Collaboration and field feedback drive steady improvements. Facility visitors from major manufacturers often walk through our lab, reviewing chromatographs and side-by-side performance studies. Their operational insights—millisecond response needs, stress corrosion, unwanted side reactions—shape the research direction. Sometimes it’s a push for lower water content; on other occasions, it’s about meeting the needs of clients using new polymers or more delicate downstream chemistry.
Global demand cycles for ethylene glycol shift with the fortunes of the automotive and construction sectors. Energy prices, raw material costs, and increased regulatory oversight all play a part. In the 1990s, simple base-grade glycol pushed the majority of revenue; today, more of our clients care about chain of custody, ethical sourcing, and product traceability. They expect detailed audit trails and performance guarantees. Our team meets these demands by tightening process controls, expanding analytical capabilities, and visiting partner plants for onsite support.
Supply disruptions—spikes in crude prices or shipping bottlenecks—show how resilient supply chains matter. Our plant invests in multiple feedstock pathways, maintains both onsite and offsite storage, and cultivates local partnerships with haulers and blending facilities. During the COVID-19 pandemic, we kept glycol deliveries on schedule with remote order tracking, dedicated staff quarantine protocols, and advance notice about any shipping constraints. Our commitment to reliability extends from the tanker truck to the end application in a customer plant.
Pressure mounts to lower greenhouse gas emissions, reduce waste, and extend glycol’s usable lifetime.
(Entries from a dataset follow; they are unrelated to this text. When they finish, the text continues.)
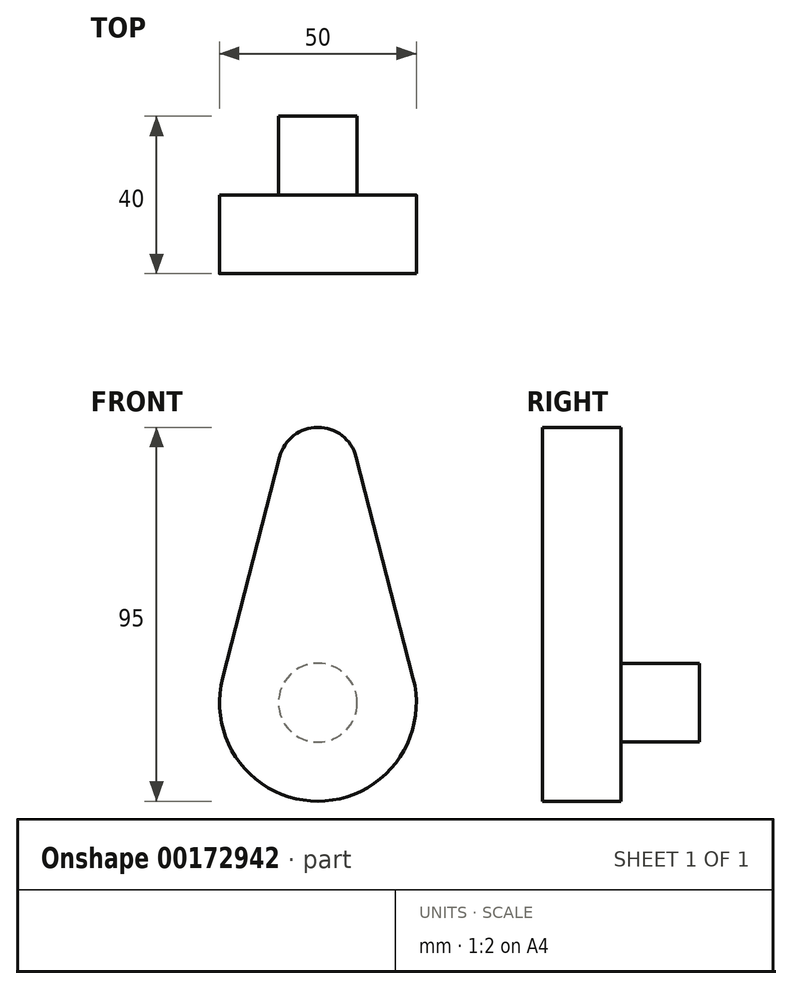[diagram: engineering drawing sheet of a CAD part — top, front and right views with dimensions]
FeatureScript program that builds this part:
annotation { "Feature Type Name" : "Feature", "Feature Type Description" : "" }
export const myFeature = defineFeature(function(context is Context, id is Id, definition is map)
    precondition{}
    {
        {
            var Q0;
            Q0=qCreatedBy(makeId("Front.planeOp"),FACE);
            var sketch = newSketch(context, id + "F0", { "sketchPlane" : qUnion([Q0])});
            skCircle(sketch, "E0", {"center": v(0, 0) * mm, "radius": 25 * mm});
            skCircle(sketch, "E1", {"center": v(0, 60) * mm, "radius": 10 * mm});
            skLineSegment(sketch, "E2", {"start": v(-24.2, 6.25) * mm, "end": v(-9.68, 62.5) * mm});
            skLineSegment(sketch, "E3.MirrorCS", {"start": v(24.2, 6.25) * mm, "end": v(9.68, 62.5) * mm});
            skLineSegment(sketch, "E4", {"start": v(0, 0) * mm, "end": v(0, 60) * mm, "construction": true});
            skSolve(sketch);
        }
        {
            var Q0;
            Q0 = qSketchRegion(id + "F0", true);
            extrude(context, id + "F1", {"entities" : qUnion([Q0]), "depth" : 20 * mm});
        }
        {
            var Q0;
            Q0=makeQuery(id+"F1.opExtrude","CAP_FACE",FACE,{"disambiguationData":[OSD([sQuery(id+"F0.wireOp",EDGE,"E0"),sQuery(id+"F0.wireOp",EDGE,"E1"),sQuery(id+"F0.wireOp",EDGE,"E2"),sQuery(id+"F0.wireOp",EDGE,"E3.MirrorCS")])],"isStart":true});
            var sketch = newSketch(context, id + "F2", { "sketchPlane" : qUnion([Q0])});
            skCircle(sketch, "E5", {"center": v(0, 0) * mm, "radius": 10 * mm});
            skSolve(sketch);
        }
        {
            var Q0;
            Q0 = qSketchRegion(id + "F2", true);
            extrude(context, id + "F3", {"entities" : qUnion([Q0]), "operationType" : NewBodyOperationType.ADD, "depth" : 20 * mm});
        }
    });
Our operations team explores bio-based glycol production routes using plant-based feedstocks. Efficiency projects in the plant collect and recycle process heat during distillation, lowering energy use. We work with regulatory channels to test closed-loop glycol recycling at scale, both for internal reuse and customer pilot projects. These efforts take time and investment, but the industry’s ability to adapt and improve sets the tone for the years ahead.
Onsite, our staff turns process improvement into shared benefit. Each process upgrade, from waste heat recovery to improved container recycling, brings incremental change. Our sustainability reporting pushes accurate disclosure of emissions and environmental footprint. For large-volume industrial partners, we conduct workshops and site visits, talking through both environmental risks and opportunities for responsible product stewardship.
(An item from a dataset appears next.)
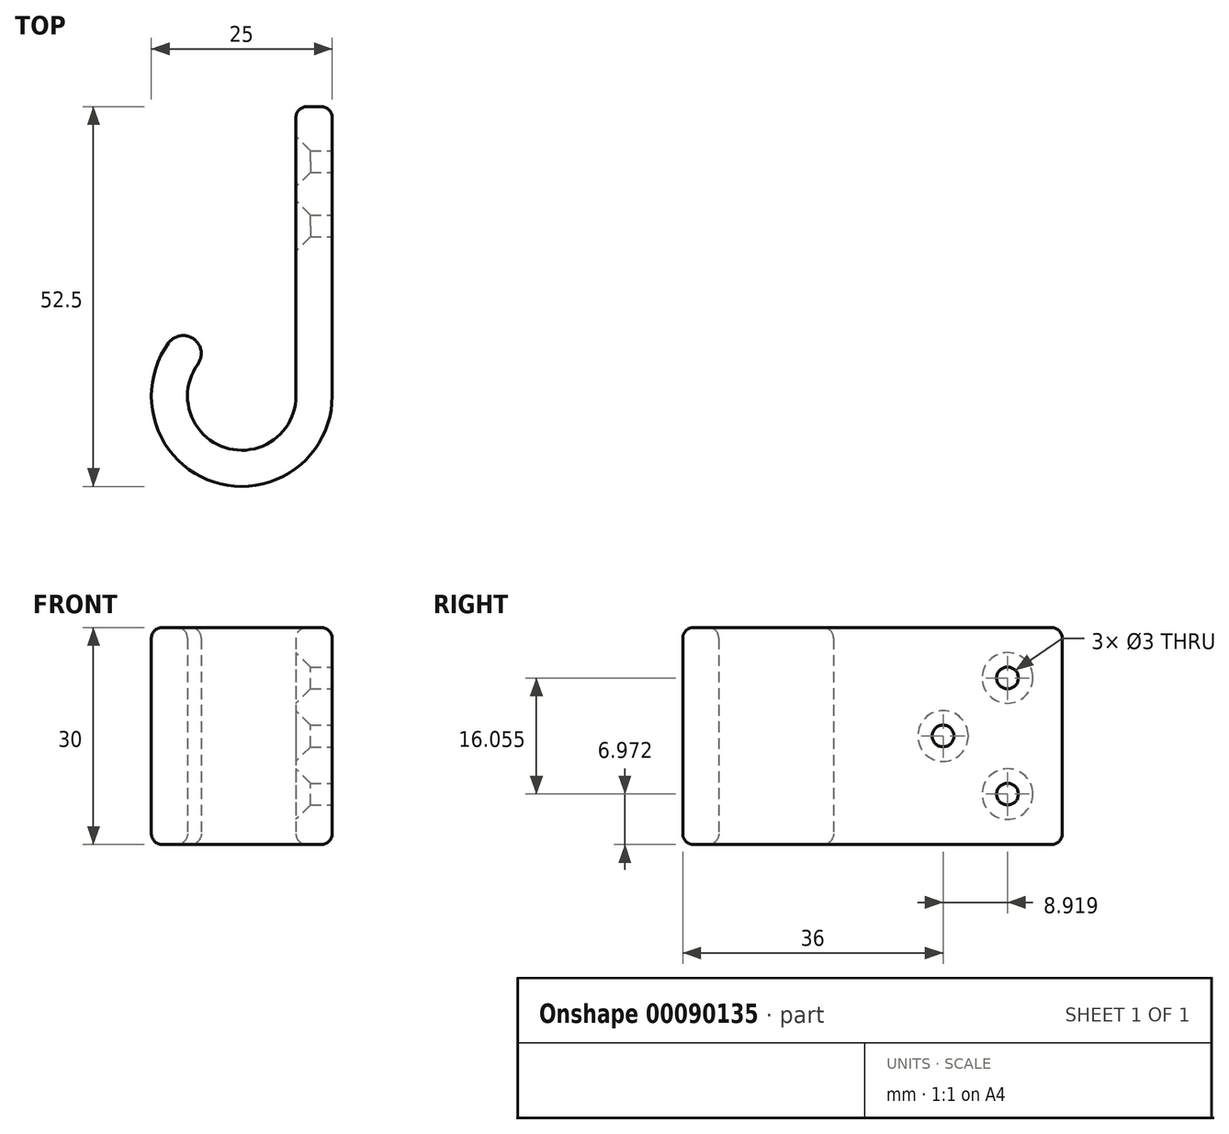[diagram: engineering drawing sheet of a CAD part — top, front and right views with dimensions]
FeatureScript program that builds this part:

Years of handling, producing, and advising on ethylene glycol have taught us the value of attention to detail and partnership with the end user. From design engineers at automotive facilities to process chemists in packaging plants, trust grows through clear communication, rapid troubleshooting, and honest reporting. The field keeps changing—technology improves, regulations grow tighter, and customers expect more proof and documentation. One thing does not change: every shipment, sample, and technical consultation builds toward both safety and efficiency in the field.
Ethylene glycol defies simple labels. It’s not just antifreeze or another industrial chemical—it’s a backbone of processes that sustain cities, keep lights on, move goods safely, and construct everyday essentials. The care that goes into each stage—raw material selection, purification, testing, application review, and follow-up—reflects what manufacturing at scale really means. With each year, we deepen our knowledge, renew our commitment to safe and effective supply, and look forward to helping customers meet tomorrow’s toughest challenges.